Assignment - Output the records that follow, with every character intact.

Collected data
:::::

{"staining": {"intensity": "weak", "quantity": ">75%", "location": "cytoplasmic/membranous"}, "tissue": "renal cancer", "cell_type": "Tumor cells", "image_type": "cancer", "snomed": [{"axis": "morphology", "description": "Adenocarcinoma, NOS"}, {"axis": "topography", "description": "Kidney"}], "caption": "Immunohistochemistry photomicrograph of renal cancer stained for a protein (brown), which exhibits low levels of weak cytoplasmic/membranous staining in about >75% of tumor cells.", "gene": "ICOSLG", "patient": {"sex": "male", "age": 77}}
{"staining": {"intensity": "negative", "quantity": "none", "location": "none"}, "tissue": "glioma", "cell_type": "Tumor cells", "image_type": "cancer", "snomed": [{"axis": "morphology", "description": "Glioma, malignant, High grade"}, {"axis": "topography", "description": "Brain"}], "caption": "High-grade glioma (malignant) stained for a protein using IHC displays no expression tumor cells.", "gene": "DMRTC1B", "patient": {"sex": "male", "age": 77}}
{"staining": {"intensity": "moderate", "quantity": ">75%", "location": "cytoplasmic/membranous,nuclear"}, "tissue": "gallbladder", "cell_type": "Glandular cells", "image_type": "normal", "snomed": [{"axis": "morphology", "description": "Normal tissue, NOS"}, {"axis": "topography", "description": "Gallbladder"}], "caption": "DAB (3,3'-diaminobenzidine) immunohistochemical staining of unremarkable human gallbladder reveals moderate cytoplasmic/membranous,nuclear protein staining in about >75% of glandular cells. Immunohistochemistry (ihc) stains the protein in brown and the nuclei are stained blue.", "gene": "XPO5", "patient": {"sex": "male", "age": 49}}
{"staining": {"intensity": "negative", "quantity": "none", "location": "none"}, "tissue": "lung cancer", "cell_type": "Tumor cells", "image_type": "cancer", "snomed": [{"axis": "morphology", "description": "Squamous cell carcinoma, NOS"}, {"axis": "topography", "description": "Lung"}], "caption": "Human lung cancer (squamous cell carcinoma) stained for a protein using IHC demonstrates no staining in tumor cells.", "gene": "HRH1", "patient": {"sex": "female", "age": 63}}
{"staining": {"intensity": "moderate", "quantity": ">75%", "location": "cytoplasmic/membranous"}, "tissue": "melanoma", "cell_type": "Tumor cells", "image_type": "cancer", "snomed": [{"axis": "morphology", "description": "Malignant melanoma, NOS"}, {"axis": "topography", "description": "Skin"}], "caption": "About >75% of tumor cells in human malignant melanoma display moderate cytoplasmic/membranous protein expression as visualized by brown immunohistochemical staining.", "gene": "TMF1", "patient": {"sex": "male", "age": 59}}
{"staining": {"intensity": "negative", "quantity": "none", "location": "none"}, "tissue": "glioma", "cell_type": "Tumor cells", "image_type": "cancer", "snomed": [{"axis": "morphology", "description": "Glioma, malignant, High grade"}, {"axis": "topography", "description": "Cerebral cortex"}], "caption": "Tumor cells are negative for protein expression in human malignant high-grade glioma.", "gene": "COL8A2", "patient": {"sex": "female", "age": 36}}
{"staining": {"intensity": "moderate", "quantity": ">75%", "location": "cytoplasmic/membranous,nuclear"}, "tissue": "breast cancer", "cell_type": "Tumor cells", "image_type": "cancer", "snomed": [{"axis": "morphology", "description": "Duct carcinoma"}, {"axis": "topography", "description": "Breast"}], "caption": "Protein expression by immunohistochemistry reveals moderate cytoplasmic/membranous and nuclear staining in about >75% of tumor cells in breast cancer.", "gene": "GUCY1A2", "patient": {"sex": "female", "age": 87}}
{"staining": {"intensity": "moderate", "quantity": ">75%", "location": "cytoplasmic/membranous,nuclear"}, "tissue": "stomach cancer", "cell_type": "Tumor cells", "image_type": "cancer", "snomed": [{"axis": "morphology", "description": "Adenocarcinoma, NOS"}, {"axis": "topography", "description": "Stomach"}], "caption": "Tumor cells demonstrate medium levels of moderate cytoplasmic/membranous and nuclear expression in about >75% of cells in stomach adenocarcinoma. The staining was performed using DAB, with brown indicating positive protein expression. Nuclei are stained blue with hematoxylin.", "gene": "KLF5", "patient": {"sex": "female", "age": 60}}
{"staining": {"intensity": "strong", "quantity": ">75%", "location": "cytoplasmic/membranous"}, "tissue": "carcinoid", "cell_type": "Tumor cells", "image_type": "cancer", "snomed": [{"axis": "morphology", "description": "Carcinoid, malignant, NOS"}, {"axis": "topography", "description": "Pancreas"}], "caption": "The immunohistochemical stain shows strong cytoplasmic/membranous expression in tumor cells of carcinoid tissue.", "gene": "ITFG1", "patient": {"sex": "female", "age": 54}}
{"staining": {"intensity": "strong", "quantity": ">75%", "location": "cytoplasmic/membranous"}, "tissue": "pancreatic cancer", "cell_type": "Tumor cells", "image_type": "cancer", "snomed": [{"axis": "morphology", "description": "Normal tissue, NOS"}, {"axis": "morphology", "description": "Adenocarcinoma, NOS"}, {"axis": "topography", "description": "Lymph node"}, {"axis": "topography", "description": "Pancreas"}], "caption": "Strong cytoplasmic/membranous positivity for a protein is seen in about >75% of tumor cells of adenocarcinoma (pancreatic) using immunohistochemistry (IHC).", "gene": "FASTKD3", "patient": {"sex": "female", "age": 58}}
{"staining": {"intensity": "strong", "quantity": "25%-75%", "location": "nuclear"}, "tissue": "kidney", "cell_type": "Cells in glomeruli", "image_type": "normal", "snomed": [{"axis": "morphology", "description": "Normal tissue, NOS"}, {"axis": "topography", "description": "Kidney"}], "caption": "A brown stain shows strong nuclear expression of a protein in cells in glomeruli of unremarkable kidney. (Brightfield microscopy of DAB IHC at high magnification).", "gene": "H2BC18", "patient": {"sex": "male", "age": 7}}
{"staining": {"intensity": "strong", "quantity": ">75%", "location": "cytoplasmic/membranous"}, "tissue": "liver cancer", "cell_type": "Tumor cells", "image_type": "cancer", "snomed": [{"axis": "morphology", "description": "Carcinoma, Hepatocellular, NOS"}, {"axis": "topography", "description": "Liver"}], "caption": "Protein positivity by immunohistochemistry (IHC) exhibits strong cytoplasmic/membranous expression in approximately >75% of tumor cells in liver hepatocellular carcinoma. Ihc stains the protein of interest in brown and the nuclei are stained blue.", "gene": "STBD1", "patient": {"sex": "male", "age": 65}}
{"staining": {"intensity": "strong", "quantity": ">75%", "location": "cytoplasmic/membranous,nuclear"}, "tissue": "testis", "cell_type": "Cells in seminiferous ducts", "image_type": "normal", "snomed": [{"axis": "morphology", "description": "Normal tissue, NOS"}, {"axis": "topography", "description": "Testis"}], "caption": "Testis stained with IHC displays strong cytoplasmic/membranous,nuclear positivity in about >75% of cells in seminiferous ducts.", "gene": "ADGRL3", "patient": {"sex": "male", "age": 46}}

:::::

Answer below -
{"staining": {"intensity": "weak", "quantity": ">75%", "location": "cytoplasmic/membranous"}, "tissue": "renal cancer", "cell_type": "Tumor cells", "image_type": "cancer", "snomed": [{"axis": "morphology", "description": "Adenocarcinoma, NOS"}, {"axis": "topography", "description": "Kidney"}], "caption": "Immunohistochemistry photomicrograph of renal cancer stained for a protein (brown), which exhibits low levels of weak cytoplasmic/membranous staining in about >75% of tumor cells.", "gene": "ICOSLG", "patient": {"sex": "male", "age": 77}}
{"staining": {"intensity": "negative", "quantity": "none", "location": "none"}, "tissue": "glioma", "cell_type": "Tumor cells", "image_type": "cancer", "snomed": [{"axis": "morphology", "description": "Glioma, malignant, High grade"}, {"axis": "topography", "description": "Brain"}], "caption": "High-grade glioma (malignant) stained for a protein using IHC displays no expression tumor cells.", "gene": "DMRTC1B", "patient": {"sex": "male", "age": 77}}
{"staining": {"intensity": "moderate", "quantity": ">75%", "location": "cytoplasmic/membranous,nuclear"}, "tissue": "gallbladder", "cell_type": "Glandular cells", "image_type": "normal", "snomed": [{"axis": "morphology", "description": "Normal tissue, NOS"}, {"axis": "topography", "description": "Gallbladder"}], "caption": "DAB (3,3'-diaminobenzidine) immunohistochemical staining of unremarkable human gallbladder reveals moderate cytoplasmic/membranous,nuclear protein staining in about >75% of glandular cells. Immunohistochemistry (ihc) stains the protein in brown and the nuclei are stained blue.", "gene": "XPO5", "patient": {"sex": "male", "age": 49}}
{"staining": {"intensity": "negative", "quantity": "none", "location": "none"}, "tissue": "lung cancer", "cell_type": "Tumor cells", "image_type": "cancer", "snomed": [{"axis": "morphology", "description": "Squamous cell carcinoma, NOS"}, {"axis": "topography", "description": "Lung"}], "caption": "Human lung cancer (squamous cell carcinoma) stained for a protein using IHC demonstrates no staining in tumor cells.", "gene": "HRH1", "patient": {"sex": "female", "age": 63}}
{"staining": {"intensity": "moderate", "quantity": ">75%", "location": "cytoplasmic/membranous"}, "tissue": "melanoma", "cell_type": "Tumor cells", "image_type": "cancer", "snomed": [{"axis": "morphology", "description": "Malignant melanoma, NOS"}, {"axis": "topography", "description": "Skin"}], "caption": "About >75% of tumor cells in human malignant melanoma display moderate cytoplasmic/membranous protein expression as visualized by brown immunohistochemical staining.", "gene": "TMF1", "patient": {"sex": "male", "age": 59}}
{"staining": {"intensity": "negative", "quantity": "none", "location": "none"}, "tissue": "glioma", "cell_type": "Tumor cells", "image_type": "cancer", "snomed": [{"axis": "morphology", "description": "Glioma, malignant, High grade"}, {"axis": "topography", "description": "Cerebral cortex"}], "caption": "Tumor cells are negative for protein expression in human malignant high-grade glioma.", "gene": "COL8A2", "patient": {"sex": "female", "age": 36}}
{"staining": {"intensity": "moderate", "quantity": ">75%", "location": "cytoplasmic/membranous,nuclear"}, "tissue": "breast cancer", "cell_type": "Tumor cells", "image_type": "cancer", "snomed": [{"axis": "morphology", "description": "Duct carcinoma"}, {"axis": "topography", "description": "Breast"}], "caption": "Protein expression by immunohistochemistry reveals moderate cytoplasmic/membranous and nuclear staining in about >75% of tumor cells in breast cancer.", "gene": "GUCY1A2", "patient": {"sex": "female", "age": 87}}
{"staining": {"intensity": "moderate", "quantity": ">75%", "location": "cytoplasmic/membranous,nuclear"}, "tissue": "stomach cancer", "cell_type": "Tumor cells", "image_type": "cancer", "snomed": [{"axis": "morphology", "description": "Adenocarcinoma, NOS"}, {"axis": "topography", "description": "Stomach"}], "caption": "Tumor cells demonstrate medium levels of moderate cytoplasmic/membranous and nuclear expression in about >75% of cells in stomach adenocarcinoma. The staining was performed using DAB, with brown indicating positive protein expression. Nuclei are stained blue with hematoxylin.", "gene": "KLF5", "patient": {"sex": "female", "age": 60}}
{"staining": {"intensity": "strong", "quantity": ">75%", "location": "cytoplasmic/membranous"}, "tissue": "carcinoid", "cell_type": "Tumor cells", "image_type": "cancer", "snomed": [{"axis": "morphology", "description": "Carcinoid, malignant, NOS"}, {"axis": "topography", "description": "Pancreas"}], "caption": "The immunohistochemical stain shows strong cytoplasmic/membranous expression in tumor cells of carcinoid tissue.", "gene": "ITFG1", "patient": {"sex": "female", "age": 54}}
{"staining": {"intensity": "strong", "quantity": ">75%", "location": "cytoplasmic/membranous"}, "tissue": "pancreatic cancer", "cell_type": "Tumor cells", "image_type": "cancer", "snomed": [{"axis": "morphology", "description": "Normal tissue, NOS"}, {"axis": "morphology", "description": "Adenocarcinoma, NOS"}, {"axis": "topography", "description": "Lymph node"}, {"axis": "topography", "description": "Pancreas"}], "caption": "Strong cytoplasmic/membranous positivity for a protein is seen in about >75% of tumor cells of adenocarcinoma (pancreatic) using immunohistochemistry (IHC).", "gene": "FASTKD3", "patient": {"sex": "female", "age": 58}}
{"staining": {"intensity": "strong", "quantity": "25%-75%", "location": "nuclear"}, "tissue": "kidney", "cell_type": "Cells in glomeruli", "image_type": "normal", "snomed": [{"axis": "morphology", "description": "Normal tissue, NOS"}, {"axis": "topography", "description": "Kidney"}], "caption": "A brown stain shows strong nuclear expression of a protein in cells in glomeruli of unremarkable kidney. (Brightfield microscopy of DAB IHC at high magnification).", "gene": "H2BC18", "patient": {"sex": "male", "age": 7}}
{"staining": {"intensity": "strong", "quantity": ">75%", "location": "cytoplasmic/membranous"}, "tissue": "liver cancer", "cell_type": "Tumor cells", "image_type": "cancer", "snomed": [{"axis": "morphology", "description": "Carcinoma, Hepatocellular, NOS"}, {"axis": "topography", "description": "Liver"}], "caption": "Protein positivity by immunohistochemistry (IHC) exhibits strong cytoplasmic/membranous expression in approximately >75% of tumor cells in liver hepatocellular carcinoma. Ihc stains the protein of interest in brown and the nuclei are stained blue.", "gene": "STBD1", "patient": {"sex": "male", "age": 65}}
{"staining": {"intensity": "strong", "quantity": ">75%", "location": "cytoplasmic/membranous,nuclear"}, "tissue": "testis", "cell_type": "Cells in seminiferous ducts", "image_type": "normal", "snomed": [{"axis": "morphology", "description": "Normal tissue, NOS"}, {"axis": "topography", "description": "Testis"}], "caption": "Testis stained with IHC displays strong cytoplasmic/membranous,nuclear positivity in about >75% of cells in seminiferous ducts.", "gene": "ADGRL3", "patient": {"sex": "male", "age": 46}}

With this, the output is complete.